Extended Data Fig. 14. Whole-body Tfap2d loss or haploinsufficiency alters threat response in the fear conditioning test.

a) Line plot showing that during learning phase WT control, Tfap2d Het and Tfap2d KO mice freeze for same amount of time by tone 6. Mean ± s.e.m. depicted. Two-way ANOVA with Tukey’s correction was applied. b) Bar plot showing conditioned responses of the WT control, Tfap2d-cHet and Tfap2d-cKO mice as percent of time the animals froze while in the training context. Mean ± s.e.m. depicted. One-way ANOVA with Tukey’s correction for multiple comparisons was applied. * represent p values < 0.05. c) Line plot showing cued responses of the WT control, Tfap2d-cHet and Tfap2d-cKO mice. Mean ± s.e.m. depicted. Two-way ANOVA with Tukey’s correction was applied. *** and ** represent p values < 0.001, <0.01 respectively for WT vs cKO and ^^^^, ^^^ and ^^ represent p values < 0.0001, <0.001 and <0.01 respectively for WT vs cHET. n = 27 (WT control), 38 (Tfap2d Het), 26 (Tfap2d KO). d) Representative image of the mPFC showing immunostaining for FOS performed on the WT control, Tfap2d-cHet and Tfap2d-cKO brains isolated after 60-90 min of cued memory test. e) Graph depicting the number of FOS positive cells per mm² detected within the different brain regions of the WT control, Tfap2d-cHet and Tfap2d-cKO brains isolated after 60-90 min of cued test. Mean ± s.e.m. depicted. Two-way ANOVA with Tukey’s correction was applied. ***, **, * represents p values < 0.001, <0.01, <0.05 respectively. For detailed statistics, please see Supplementary Table 19.

Extended Data Fig. 15. Alterations in functional connectivity following cued testing due to Tfap2d deficiency in the post mitotic excitatory neurons.

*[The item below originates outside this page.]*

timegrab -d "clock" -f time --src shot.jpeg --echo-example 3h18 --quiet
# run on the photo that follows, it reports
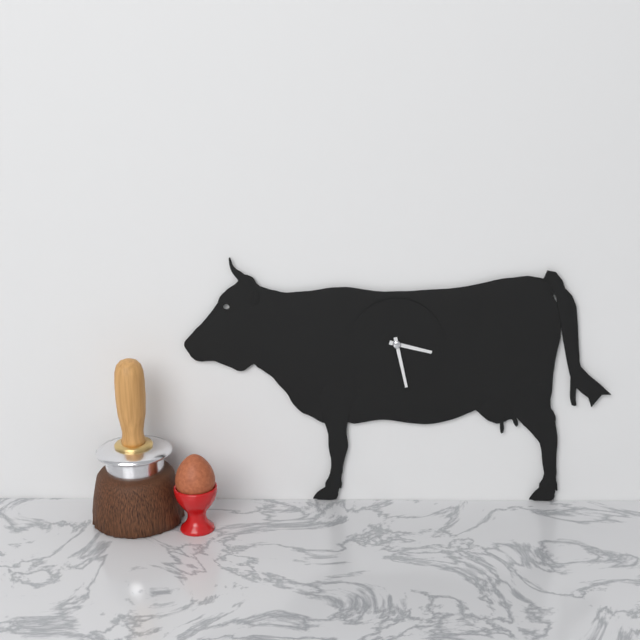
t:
3h28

a) Pearson correlation heatmap showing the functional connectivity between different brain regions measured by the FOS immunostaining of the WT control, Tfap2d-cHet and Tfap2d-cKO mice after the cued test. ***, **, * represents p values < 0.001, <0.01, <0.05, respectively (n = 4/genotype). Correlations were calculated using a two-tailed Pearson’s correlation test. For detailed statistics, please see Supplementary Table 10. b) Pearson correlation heatmap showing the functional connectivity between different brain regions measured by the FOS immunostaining of the WT control, Tfap2d-cHet and Tfap2d-cKO mice after the cued test. ***, **, * represents p values < 0.001, <0.01, <0.05, respectively (n = 4/genotype). Correlations were calculated using a two-tailed Pearson’s correlation test. c) Heatmap showing the differences seen in the Pearson correlations between WT controls, Tfap2d-cHet and Tfap2d-cKO calculated by Fisher’s z-transformations. ***, **, * represents p values < 0.001, <0.01, <0.05, respectively (n = 4/genotype). Highlighted in bold are the regions that express Tfap2d. Statistical significance of correlations was assessed using Fisher’s Z transformations, with a two-tailed test applied to compare correlation coefficients d. For abbreviations and details of regions grouped please refer to Supplementary Table 5. For detailed statistics, please see Supplementary Tables 20 and 21.